WRITTEN REQUEST 1: Rewrite the passage of the Singapore noodles blog post from "I had picked" to "so much better.", replacing "book" with "cookbook".
WRITTEN REQUEST 2: Continue the Singapore noodles blog post with the paragraphs that would follow its final sentence.

DOCUMENT EXTRACT:
------------------------

Thursday, 4 March 2010

Padma Lakshmi's Singapore Noodles with Shrimp and Shiitake Mushrooms

She cooks too. On top of being a model/actress/hostess of Top Chef..
I am happy that I can make dinner and pair socks. Okay, I lied, I am terrible at pairing socks. I am of the "close enough" mentality. If hubby's co-workers are reading this - please don't look too closely at his feet.
I had picked this book up in the summer and realized lately that I hadn't actually cooked anything from it. Flipping through the pages, these Singapore Noodles with Shrimp and Shiitake Mushrooms called my name. They are so very good, go back to the fridge at midnight or even eat them cold in the morning good. Like take-away but so much better.

------------------------

DATA SECTION:
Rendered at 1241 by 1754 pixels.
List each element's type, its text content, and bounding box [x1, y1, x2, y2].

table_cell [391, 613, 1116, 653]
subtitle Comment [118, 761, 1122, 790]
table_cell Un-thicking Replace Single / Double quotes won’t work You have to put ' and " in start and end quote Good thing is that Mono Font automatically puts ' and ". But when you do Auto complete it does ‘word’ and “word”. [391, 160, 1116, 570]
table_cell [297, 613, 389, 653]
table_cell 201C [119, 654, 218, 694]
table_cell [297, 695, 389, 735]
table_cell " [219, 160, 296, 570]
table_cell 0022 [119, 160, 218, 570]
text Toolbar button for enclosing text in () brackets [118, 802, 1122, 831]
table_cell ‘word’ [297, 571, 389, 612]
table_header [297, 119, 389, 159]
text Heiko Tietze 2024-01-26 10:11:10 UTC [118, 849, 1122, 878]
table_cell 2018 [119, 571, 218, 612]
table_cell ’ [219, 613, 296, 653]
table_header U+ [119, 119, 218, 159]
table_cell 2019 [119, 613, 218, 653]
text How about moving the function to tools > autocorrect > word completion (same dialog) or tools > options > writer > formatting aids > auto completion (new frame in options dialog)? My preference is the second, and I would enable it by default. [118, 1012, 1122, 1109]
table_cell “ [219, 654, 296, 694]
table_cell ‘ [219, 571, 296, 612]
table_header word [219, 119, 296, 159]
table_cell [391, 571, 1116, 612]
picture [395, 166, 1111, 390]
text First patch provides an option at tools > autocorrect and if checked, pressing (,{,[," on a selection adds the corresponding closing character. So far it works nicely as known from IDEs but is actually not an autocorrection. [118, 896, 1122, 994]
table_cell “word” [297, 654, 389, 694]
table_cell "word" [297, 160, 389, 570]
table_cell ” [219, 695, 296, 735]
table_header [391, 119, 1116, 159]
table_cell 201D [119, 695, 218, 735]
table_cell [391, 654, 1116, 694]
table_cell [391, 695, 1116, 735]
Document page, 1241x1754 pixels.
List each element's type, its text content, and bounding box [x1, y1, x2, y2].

------------------------

RESPONSE 1:
I had picked this cookbook up in the summer and realized lately that I hadn't actually cooked anything from it. Flipping through the pages, these Singapore Noodles with Shrimp and Shiitake Mushrooms called my name. They are so very good, go back to the fridge at midnight or even eat them cold in the morning good. Like take-away but so much better.

RESPONSE 2:
Singapore Noodles with Shrimp and Shiitake Mushrooms
Padma Lakshmi

“This is my favorite noodle dish. I first tasted a version of it at Mr.Chow’s in Los Angeles, and then I had a Filipino version that my housekeeper Ofelia made called pancit. In South India we make a version called semia upma. Chinese and Thai cuisines also have their own noodle dishes, and of course the Japanese have soba and udon. I much prefer rice noodles to other thick noodles because they are more delicate and light on the tongue. The fresh mint and curry powder give off a hot and cool effect in the same bite. When I make these noodles for my cousin Rajni, who is a strict vegetarian (like many in my family), I leave out the shrimp and fish sauce, and it still tastes great.” Padma Lakshmi

3 tablespoons sesame oil
1 cup diced onion
1 teaspoon minced garlic
1 tablespoon freshly minced ginger
1 teaspoon minced fresh hot red chili (you can also use green Serrano chili)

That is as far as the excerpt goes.